The new OM1 II has an improved IBIS system - its 5-axis In-Body Image Stabilizer offer industry-leading performance worth up to 8.5-stops of compensation with the body alone.
Both cameras use the same 5.76 million dot organic EL (OLED) viewfinder, offering high resolution and an easy-to-see viewfinder magnification of 0.83x, a minimal display delay of 0.005 seconds, and a high-speed display performance of 120fps.
Additionally, the EVF features an anti-fogging coating that prevents fog formation, ensuring a clear field of view, even when shooting in rainy conditions.

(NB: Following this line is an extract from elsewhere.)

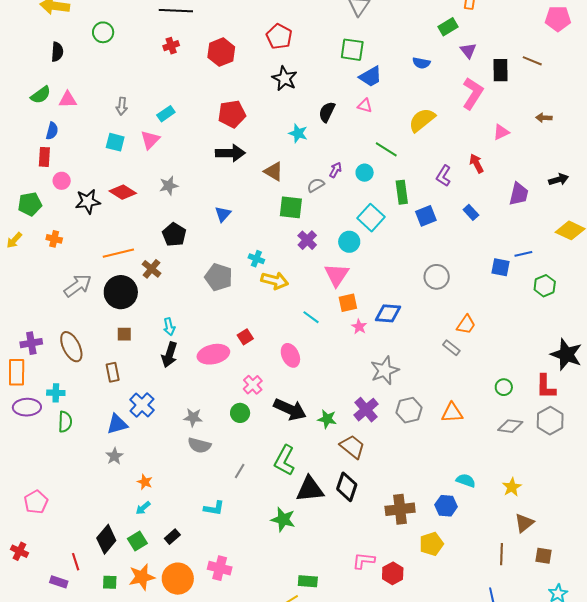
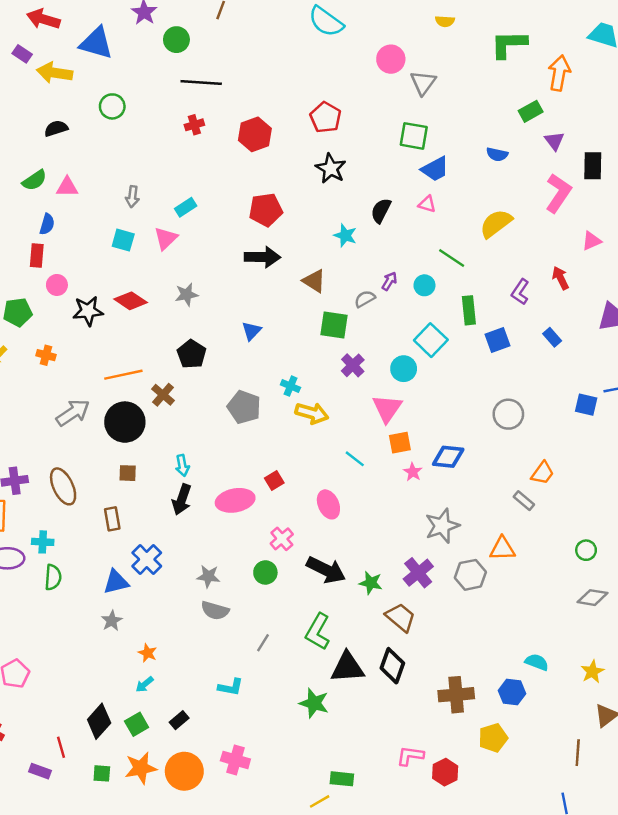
black semicircle: (57, 52) -> (56, 128), turned -114
orange triangle: (452, 413) -> (502, 549), moved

Both models offer the same 3-inch, 1.620K dot, 270-degree vari-angle touch screen, which provides greater flexibility of shooting angles than a fixed screen thanks to its ability to tilt and rotate into a range of different positions.
Both cameras have dual SD card slots, which in turn are both UHS-II compatible.
Both models provide up to 520 still images or 160 minutes of video from their BLX-1 Li-on rechargeable battery.
When it was launched in 2022, the price of the OM System OM-1 body-only was £1999 in the UK and $2199 in the US.
Fast forward to 2024, and the new Mark II version has a higher suggested retail price of £2199 in the UK and €2399 in Europe.
It's clear that the new Mark II OM-1 is very modest upgrade of the original model from 2022, principally offering Live Graduated ND shooting, a larger buffer, seamless webcam and vertical video support, and slightly more effective stabilisation.